As an aside – when I did a Google search for Tear Down the Mountain the lyrics for “And I’m Telling You” came up. Love that song!

BookLust To Go: From Book Lust to Go in the chapter called “Approaching Appalachia” (p 22).

Sept ’12 is…

September 2012 started in Colorado. It was nice to disappear for a week! Here are the books:

  • Eleanor Roosevelt by Blanche Wiesen Cook ~ in honor  of Roosevelt’s birth month
  • American Ground: the Unbuilding of the World Trade Center by William Langewicshe ~ in remembrance of September 11, 2001. I will be listening to this on audio.
  • Tear Down the Mountain by Roger Alan Skipper ~ in honor of an Appalachian fiddle festival that takes place in September.
  • The Deerslayer by James Fenimore Cooper ~ in honor of boys going back to school.
  • Ariel: the Life of Shelley by Andre Maurois ~ in honor of National Book Month.
  • Enchantress From the Stars by Sylvia Louise Engdahl ~ in honor of a kid named Matt who was deemed a hero in September.

So.
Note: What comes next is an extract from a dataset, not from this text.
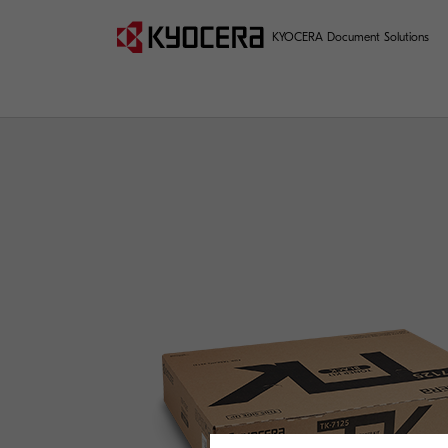
KYOCERA Document Solutions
That’s the Challenge plan. For other books I have been told I won two Early Review books from LibraryThing but since I haven’t seen them I won’t mention them here. My aunt wants me to deliver a book to mom so I, of course, read it on the way home from Colorado so it’s already finished: To Heaven and Back: a Doctor’s Extraordinary Account of Her Death, Heaven, Angels, and Life Again by Mary C. Neal, MD. It was an amazing book.